Switzerland set to approve same-sex marriage and adoption, exit poll suggests
Swiss projected to approve move by 64% to 36%

Swiss voters appear to have decided by a clear margin to allow same-sex couples to marry and adopt children, according to a projection after a national referendum on Sunday.

A projection by the gfs.bern polling agency for Switzerland’s public broadcasters showed that 64 per cent of voters had backed the legalisation of same-sex marriage, while just 36 per cent had voted against the measures.

Switzerland’s federal government and parliament had already approved the amended “Marriage for All” legislation, but opponents led by the right-wing Swiss People’s Party (SVP) forced a referendum on the issue under the country’s system of direct democracy.

The Alpine nation has authorised same-sex civil partnerships since 2007, though it is one of the last countries in Europe to outlaw same-sex marriage.

The amended law will make it possible for same-sex couples to get married, and to adopt children unrelated to them.

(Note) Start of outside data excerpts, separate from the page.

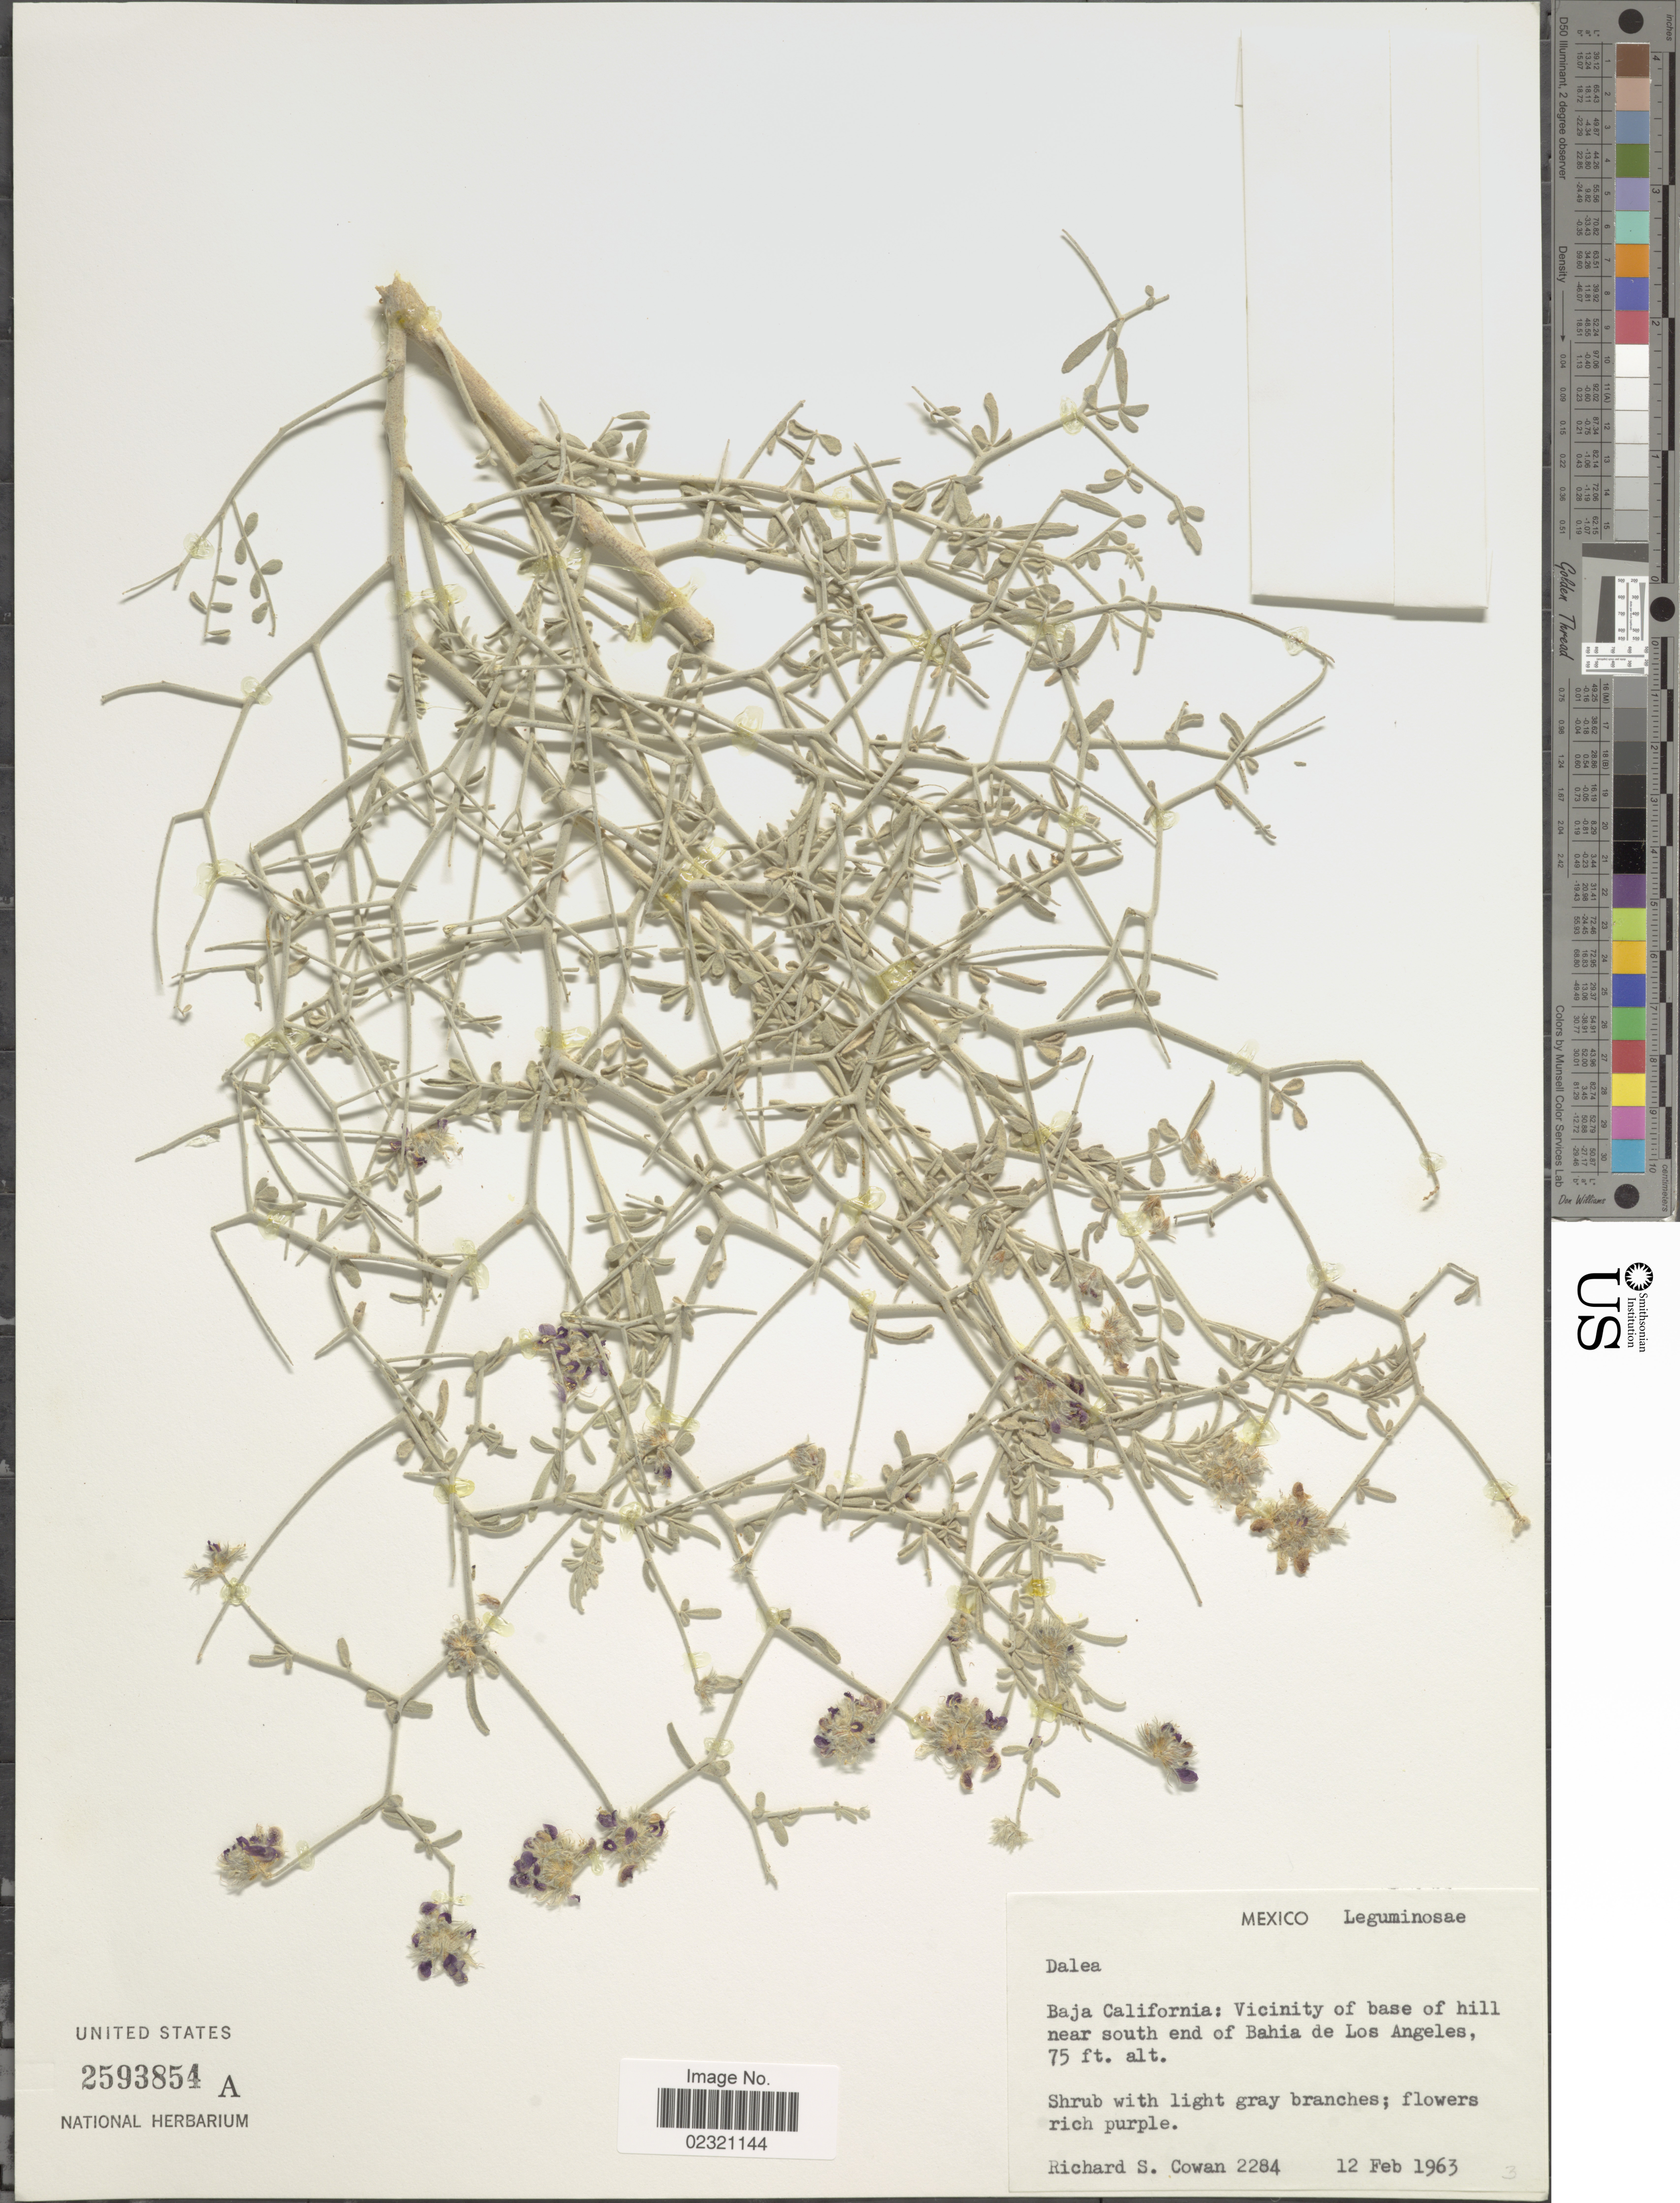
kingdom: Plantae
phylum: Tracheophyta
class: Magnoliopsida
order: Fabales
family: Fabaceae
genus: Psorothamnus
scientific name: Psorothamnus emoryi var. emoryi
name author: (A. Gray) Rydb.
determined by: Strong, M. T., (US), Smithsonian Institution - National Museum of Natural History (UNITED STATES)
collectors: R. S. Cowan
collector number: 2284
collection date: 1963-02-12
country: Mexico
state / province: Baja California Norte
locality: Vicinity of base of hill near south end of Bahia de Los Angeles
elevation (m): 23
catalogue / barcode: US 2593854A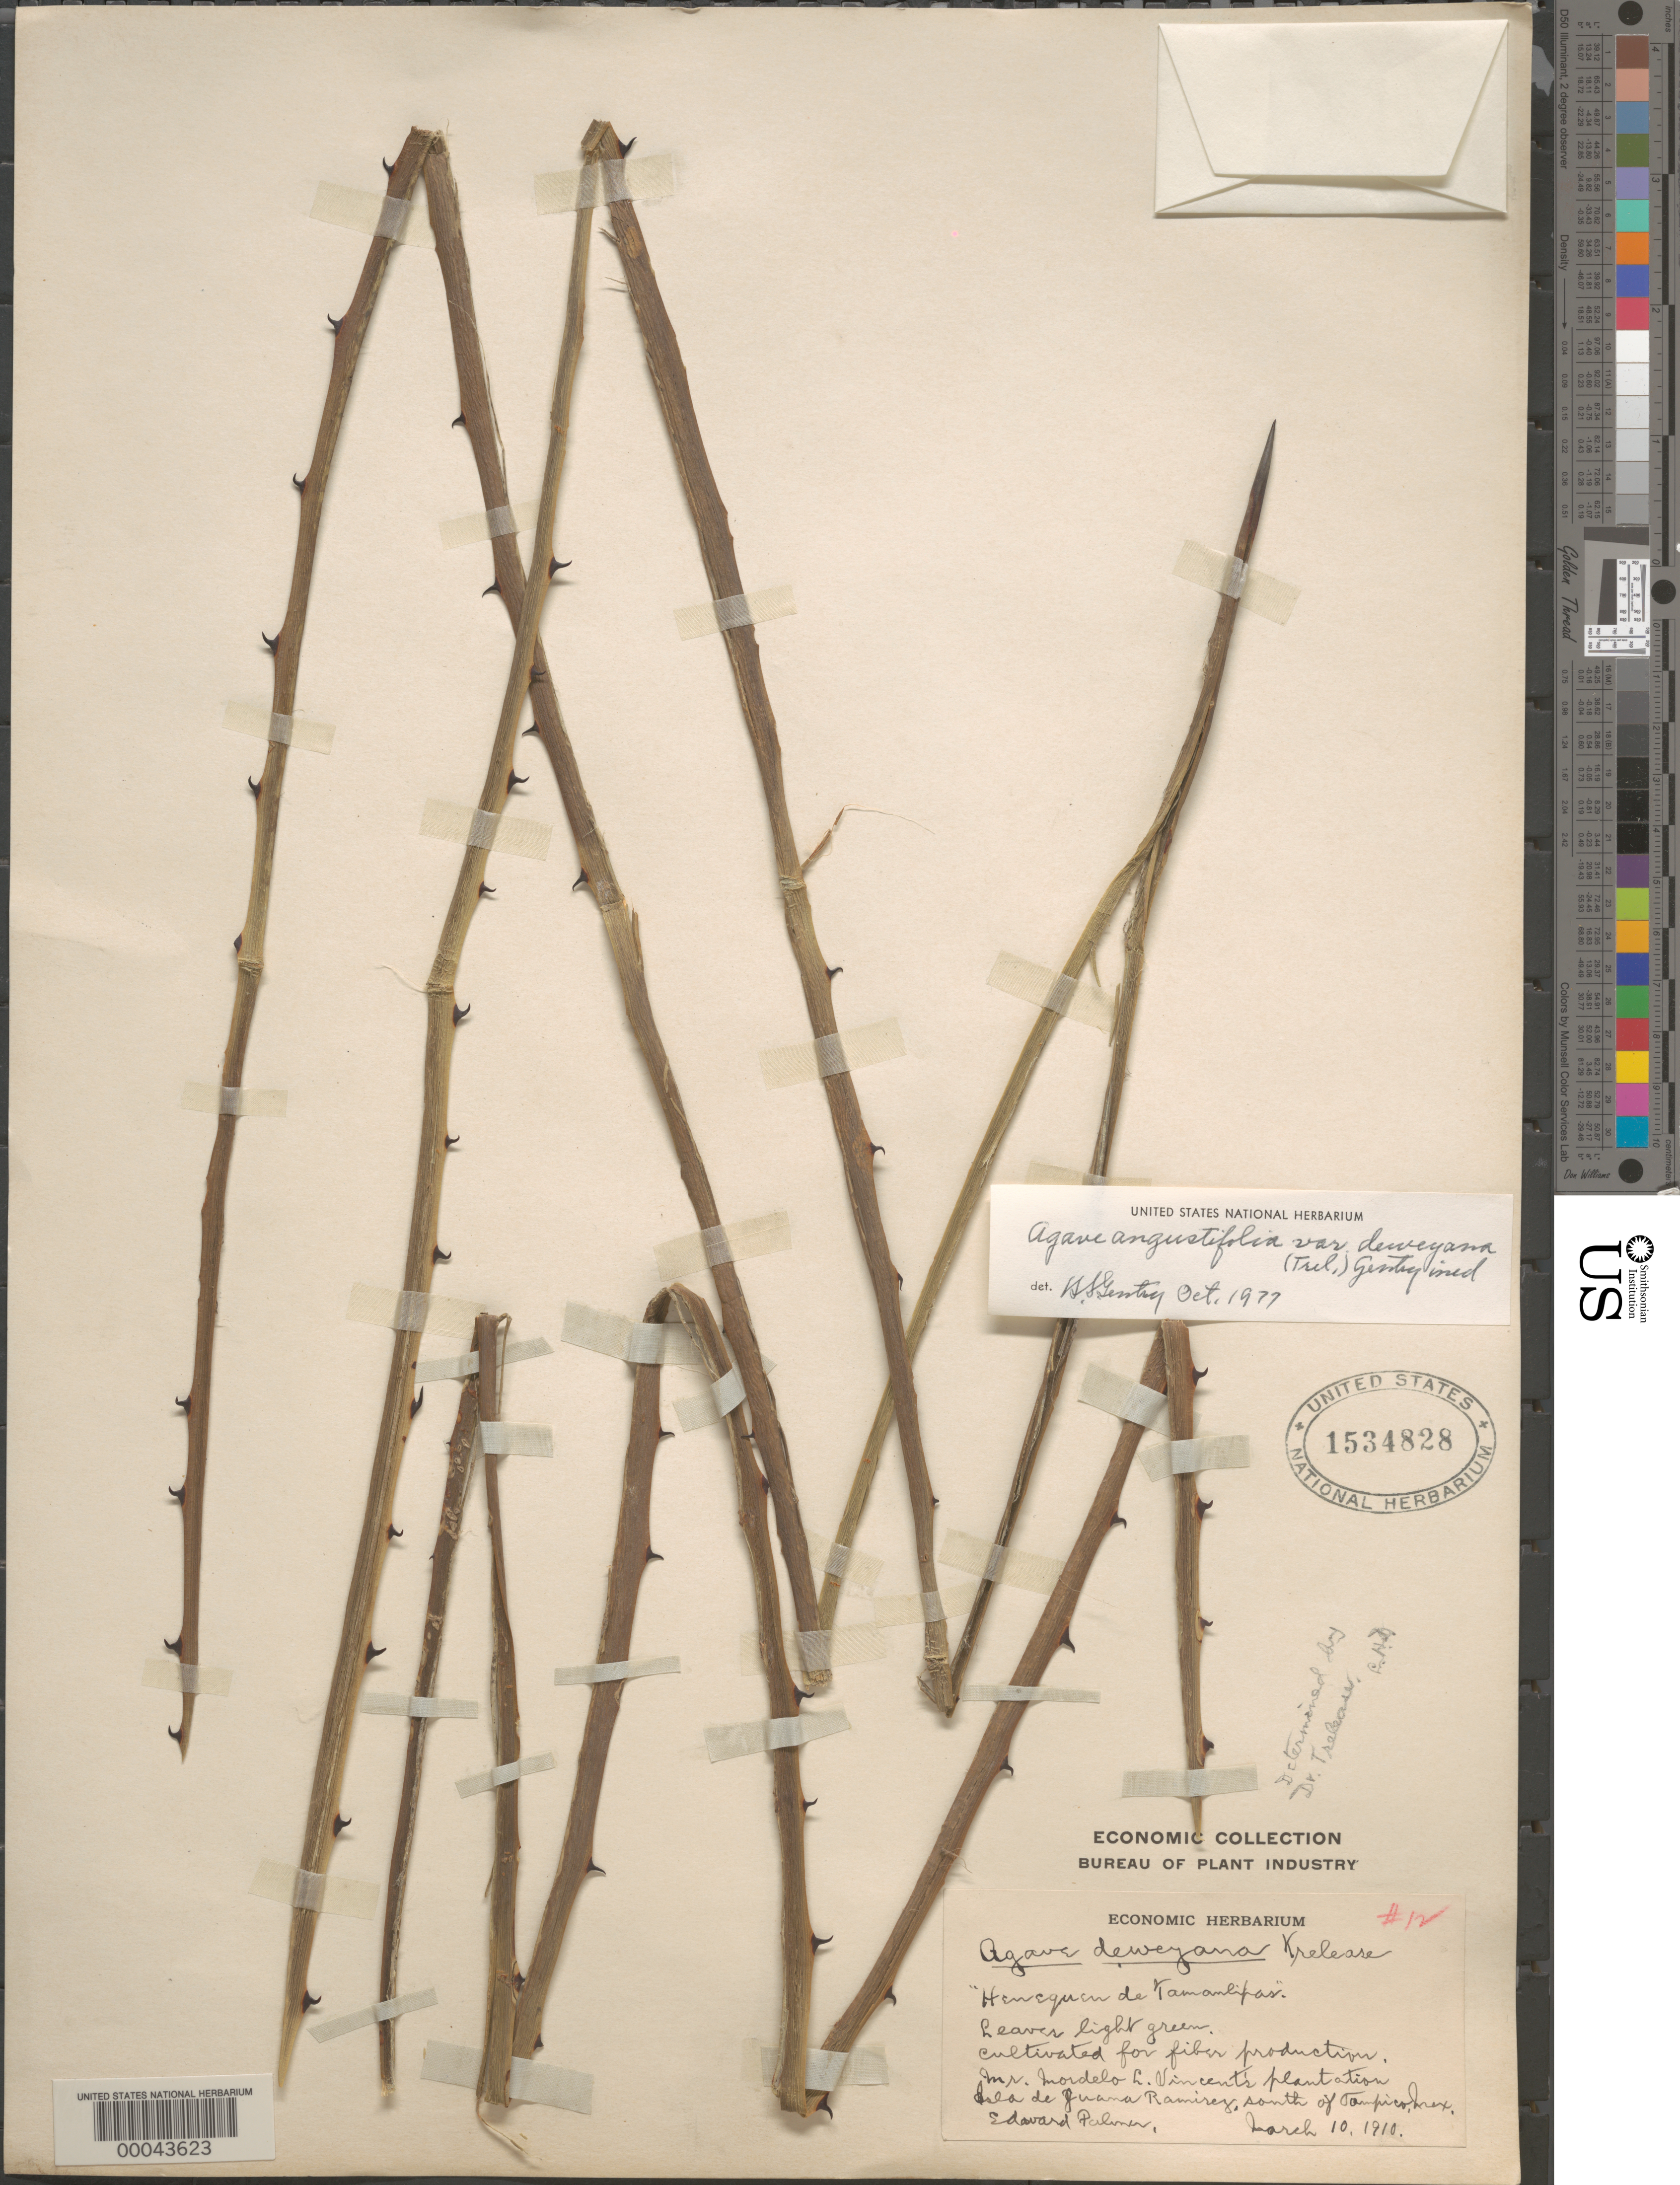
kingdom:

Married lesbian couples would also be allowed to have children through sperm donation, which is currently legal only for married heterosexual couples. It will also make it easier for foreign spouses of a Swiss individual to get citizenship.

Opponents of the law have faced criticism for allegedly using unfair tactics during their campaign.

In a provocative campaign, activists used images of crying babies while LGBT hotlines were flooded with complaints and hostile emails. It marked a stark contrast to proponents waving “Yes, I do” rainbow flags at Zurich and Geneva pride parades.

Same-sex couple Corinne Guntern and Anouk Oswald, from Zurich, told the Reuters news agency that the vote represented an important milestone for their future.

“I want to be able to choose for myself if I want to marry this partner next to me and if it’s the right path for us to start a family,” said Ms Oswald, 30. “It’s important to show the younger generation you don’t need to hide.”

Ms Guntern, also 30, said it was not fair that a single woman could adopt a child while a same-sex couple could not.

“Today, if I reach a certain age and I’m single, regardless of my sexual orientation, I can be accepted into the adoption process and apply to adopt a child. But if I’m in a same-sex partnership, right now, I can’t,” she said.

“Of course, a child needs safety and love … but I don’t think it makes a difference whether that’s given by a straight or gay couple,” she added.

Most countries in Western Europe already recognise same-sex marriage. The Netherlands was the first country in the world to legalise same-sex marriage, in 2001, with Belgium following in 2003 and Spain in 2005.

A final result in the Swiss referendum is expected to be announced later on Sunday afternoon.